- Born: Salem, Oregon, US
- Occupation: Novelist and short story writer
- Education: San Francisco State University (MA, 2009)
- Notable awards: Leslie Feinberg Award (2025)

Website
- charliejstephenswriting.com

= Charlie J. Stephens =

American writer

Charlie J. Stephens is an American novelist and short story writer. They are the author of the novel A Wounded Deer Leaps Highest (2024) and the short story collection Annihilation for Beginners (2026).

Beyond writing, Stephens owns the Sea Wolf Books & Community Writing Center in Port Orford, Oregon, which they opened in April 203. They have held various jobs across the United States, including teaching English at a public high school for a decade.

Stephens was born and raised in Salem, Oregon. They received a Master of Arts in Equity and Social Justice Education from San Francisco State University in 2009.

Stephens is queer, non-binary, and mixed race.

== Writing ==
Stephens's debut novel, A Wounded Deer Leaps Highest, was published by Torrey House Press on April 2, 2024. The novel, which started as the short story "Willamette", is set in the 1980s and centers Smokey Washington, an eight-year-old child who lives with their mother in a small and impoverished Oregon town. Inside the home, Smokey's mother is loving yet distant, bringing in abusive boyfriends. Beyond the home, Smokey is bullied by children and adults for being biracial and queer. As an escape from violence inside and outside of the home, Smokey seeks refuge with the natural world.

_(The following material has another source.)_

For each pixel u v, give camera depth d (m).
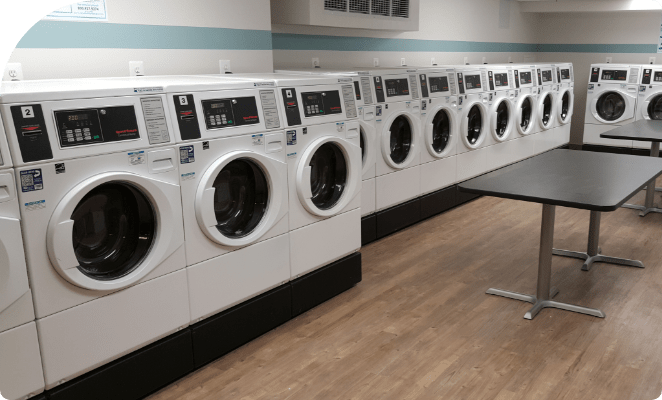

A Wounded Deer Leaps Highest was well received by critics, including a starred review from Foreword Reviews, whose Luke Sutherland praised the "prose drenched with awe". Julia Kastner, writing for Shelf Awareness, called the novel "heart-wrenching", noting that "the tragedies that befall Smokey and their family and neighbors will disturb even jaded and strong-stomached readers, but notes of stark truth and tenderness filter through. A will to live pervades these pages from beginning to end." In 2024, the novel received a bronze medal for the Foreword Indies Award in LGBTQ+ Adult Fiction, and was longlists for the Center for Fiction First Novel Prize. The following year, it won the Leslie Feinberg Award for Trans and Gender-Variant Literature, and was a finalist for the Oregon Book Award for Fiction.

Stephens's debut short story collection, Annihilation for Beginners, was published with Buckman Publishing in March 2026. The collection includes 28 stories written across 5 sections: Coast, Valley, River, Forest, and Sky.